Üç ay boyunca hiç ses çıkmadı. Sonra bir gün sordum. “Hayatım kadın çok elit yaaa, veremedim ben,” dedi. Günlerden Cumartesiydi. Pazartesi akşamı da Fuar Açık Hava’da Sezen’in konseri var. Biz ailece çok severiz zaten. İzmir’de kaç gece konser verecekse, her geceye bilet alırdık biz, her gece giderdik. Ve pazartesi de gidecektik.

Şekersiz Türk kahvelerimizi getiriyor. “Ben kahveyi çok güzel yaparım,” diyor. Kahve kokusu çam kokusuna karışıyor. İstanbul erken sıcak bir Mayıs öğleden sonrasında. 

ZG: Eğer şarkı yazıyorsan mutlaka Sezen’e dinletmek, okutmak, onaylatmak gerekir diye bir şeyler yerleşmiş ya bilinç altımıza... Ben de okutmak istiyordum. Ama “Bakın ben şarkı yazıyorum,” diye değil; “Bak yazdıklarınla neler yapıyorsun başkalarına, bana neler katmışsın” demek, bunu göstermek istiyordum.


O gece konserde en önde oturuyoruz. Bir Sezen’e bakıyorum, bir kendime bakıyorum. Üç metre mesafe var aramızda ama o kadar uzak ki… Konser devam ederken yanımda oturan kız kardeşim, “Üçe kadar sayalım, sonra sen Sezen diye bağır,” dedi. Yaparsın yapamazsın derken ben sahiden bağırdım. Durdu, döndü, “Ne var?” dedi. “Bir hikayem var,” dedim. “Aaa ne güzel, hadi gel anlat,” diye cevap verdi.

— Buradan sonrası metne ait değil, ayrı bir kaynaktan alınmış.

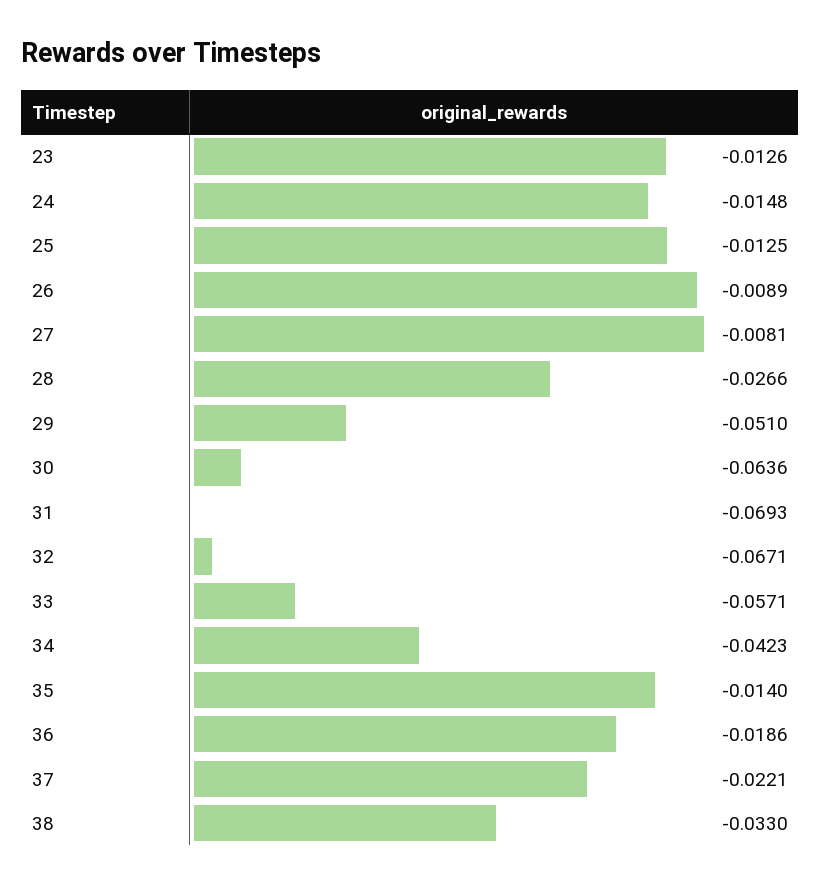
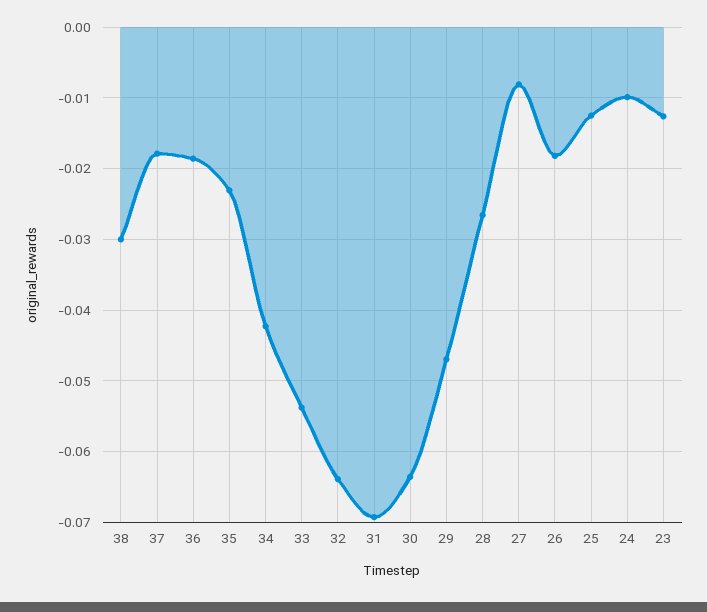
  {
    "23": -0.0126,
-   "24": -0.0148,
+   "24": -0.01,
    "25": -0.0125,
-   "26": -0.0089,
+   "26": -0.018,
    "27": -0.0081,
    "28": -0.0266,
-   "29": -0.051,
+   "29": -0.047,
    "30": -0.0636,
    "31": -0.0693,
-   "32": -0.0671,
+   "32": -0.064,
-   "33": -0.0571,
+   "33": -0.054,
    "34": -0.0423,
-   "35": -0.014,
+   "35": -0.023,
    "36": -0.0186,
-   "37": -0.0221,
+   "37": -0.018,
-   "38": -0.033
+   "38": -0.03
  }

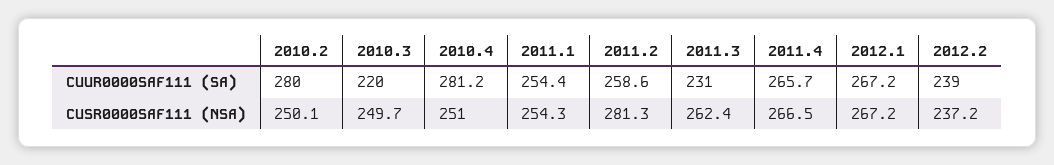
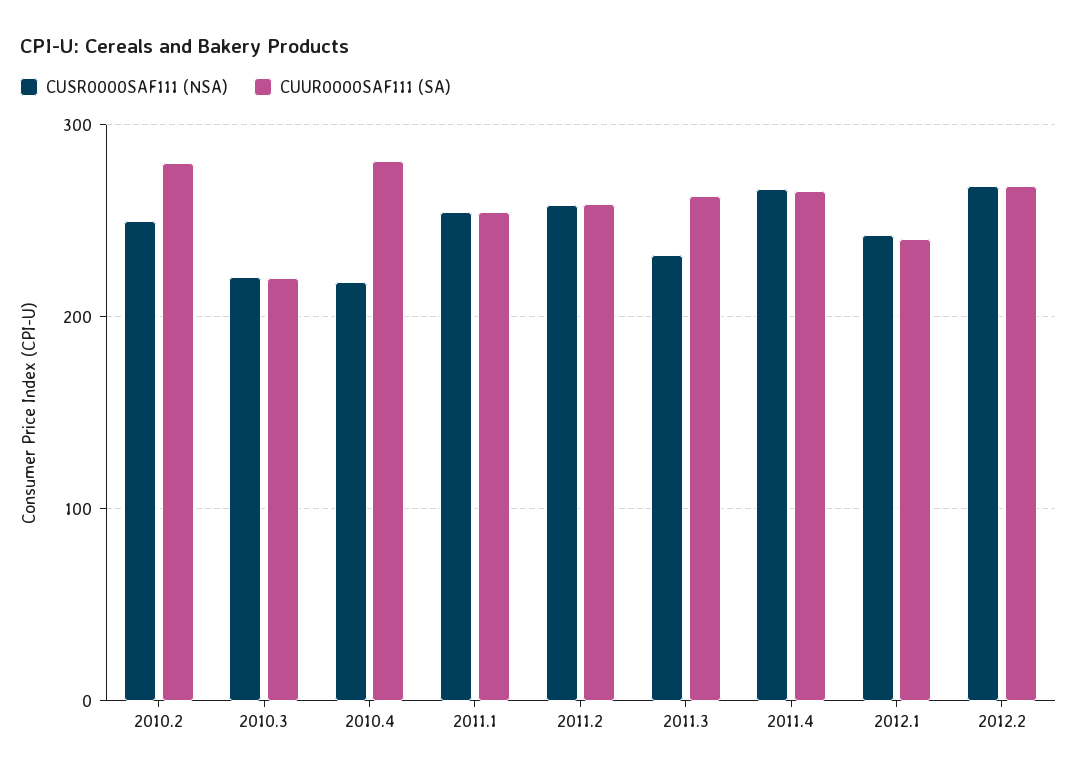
  {
    "CUUR0000SAF111 (SA)": {
      "2010.2": 280,
      "2010.3": 220,
      "2010.4": 281.2,
      "2011.1": 254.4,
      "2011.2": 258.6,
-     "2011.3": 231,
+     "2011.3": 260,
      "2011.4": 265.7,
-     "2012.1": 267.2,
+     "2012.1": 240,
-     "2012.2": 239
+     "2012.2": 270
    },
    "CUSR0000SAF111 (NSA)": {
      "2010.2": 250.1,
-     "2010.3": 249.7,
+     "2010.3": 220,
-     "2010.4": 251,
+     "2010.4": 220,
      "2011.1": 254.3,
-     "2011.2": 281.3,
+     "2011.2": 260,
-     "2011.3": 262.4,
+     "2011.3": 230,
      "2011.4": 266.5,
-     "2012.1": 267.2,
+     "2012.1": 240,
-     "2012.2": 237.2
+     "2012.2": 270
    }
  }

Bizim de seneler, uzun seneler evvel Sezen’ e ulaşma niyetiyle oynadığımız oyun geliyor aklıma. Okan Bayülgen’in “Gece Kuşu”na konuk olmuşlardı maaile. Sezen, Levent, Sertab… Programdan sonra kanalı arayıp bir arkadaşımızı Uğur Yücel diye konuşturmuştuk. Bağlamışlardı Sezen’i ama Sezen durumun farkına varır varmaz telefonu yüzümüze kapatmıştı.   

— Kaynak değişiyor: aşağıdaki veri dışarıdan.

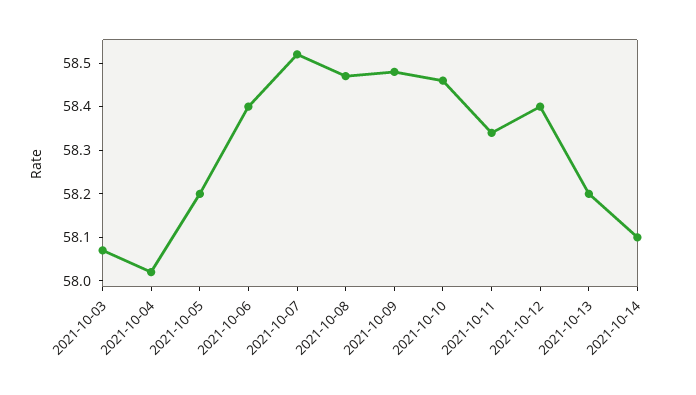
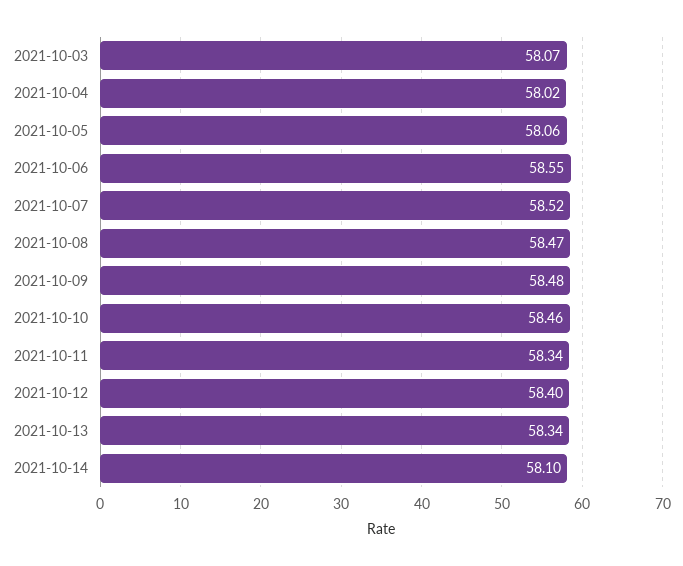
  {
    "2021-10-03": 58.07,
    "2021-10-04": 58.02,
-   "2021-10-05": 58.2,
+   "2021-10-05": 58.06,
-   "2021-10-06": 58.4,
+   "2021-10-06": 58.55,
    "2021-10-07": 58.52,
    "2021-10-08": 58.47,
    "2021-10-09": 58.48,
    "2021-10-10": 58.46,
    "2021-10-11": 58.34,
    "2021-10-12": 58.4,
-   "2021-10-13": 58.2,
+   "2021-10-13": 58.34,
    "2021-10-14": 58.1
  }

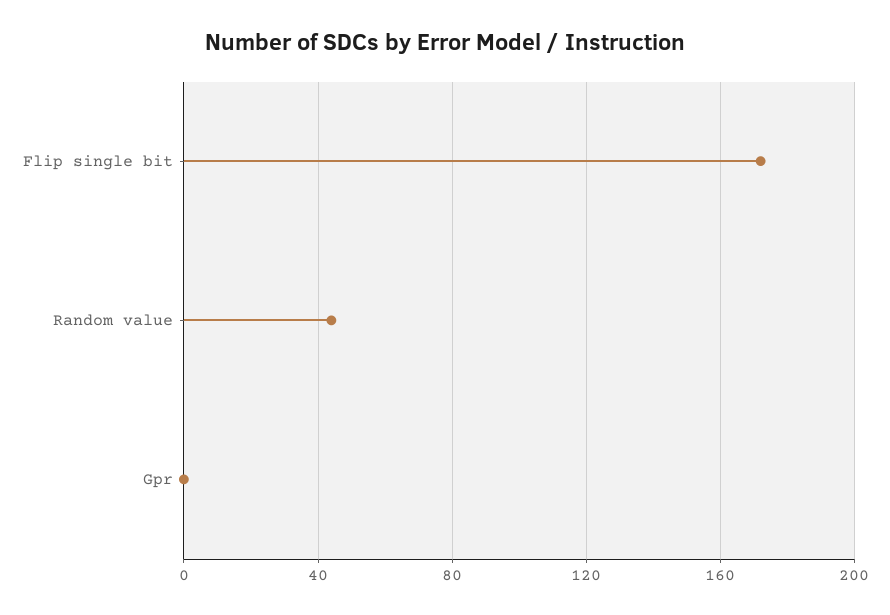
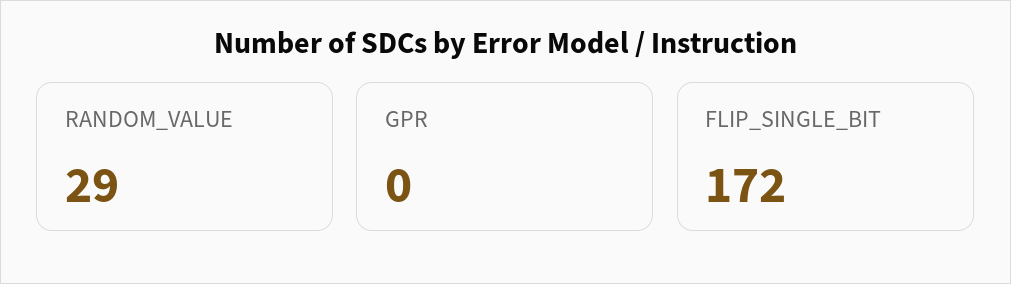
  {
    "Flip single bit": 172,
-   "Random value": 45,
+   "Random value": 29,
    "Gpr": 0
  }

ZG: Kalktım gittim ben de sahneye. Yanına gidince kulağıma eğilip “Sen hikayeni anlat, ben üstümü değiştirip geleyim,” dedi. “Olmaz!” dedim. “Benim hikayem sizle ilgili.” “E bana mı anlatacaksın yani?.. Peki o zaman,” dedi.


Salonda üç bin beş yüz kişi var ve rahat bin kişisi tanıdık. Ben mikrofonun karşısına geçip ilk cümlemi kurdum: “Kendimi bildim bileli bir şeyler yazıyorum.” Bu cümleyi duyunca Sezen memnuniyetsiz bir mimik yaptı. Tam gözlerinin içine bakıyordum, bunu çok net gördüm ve o an her şey benden uçup gitti.

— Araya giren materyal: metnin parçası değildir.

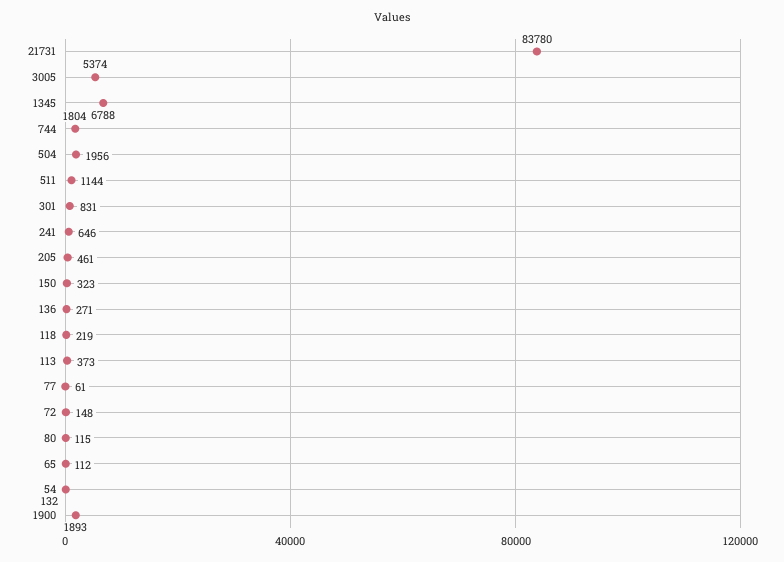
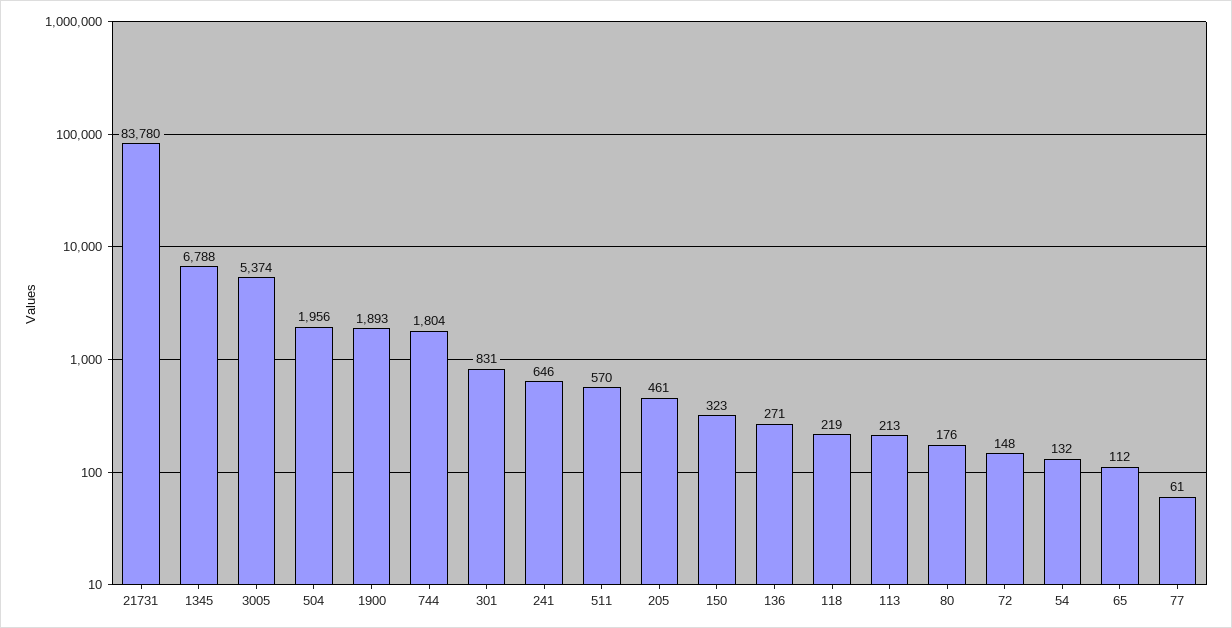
  {
    "21731": 83780,
    "3005": 5374,
    "1345": 6788,
    "744": 1804,
    "504": 1956,
-   "511": 1144,
+   "511": 570,
    "301": 831,
    "241": 646,
    "205": 461,
    "150": 323,
    "136": 271,
    "118": 219,
-   "113": 373,
+   "113": 213,
    "77": 61,
    "72": 148,
-   "80": 115,
+   "80": 176,
    "65": 112,
    "54": 132,
    "1900": 1893
  }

Sezen’in sesini telefonun öbür ucunda duyduğumuzda yaşadığımız zafer sevincinin, telefonun yüzümüze kapatılmasıyla birlikte koyu bir hüsrana dönüştüğü anın buruk acısını bunca yıl sonra bile unutmadığımı fark ediyorum. 

"Bu muydu Senin Hikayen?"

ZG: Her şeye rağmen hikayemi tamamlamak istedim ve “Size bir tiyatro oyuncusu vasıtasıyla yazdıklarımı okutmak istedim ama aldığım cevap neydi biliyor musunuz?..” Merakla baktı gözlerime. “Neydi?” diye sordu. Levent Ağabey’in bana söylediği cümleyi aynen söyledim. Sezen şöyle bir baktı, hafif azarlar gibi,” Nasıl yani,” dedi. “Bu muydu senin hikayen?”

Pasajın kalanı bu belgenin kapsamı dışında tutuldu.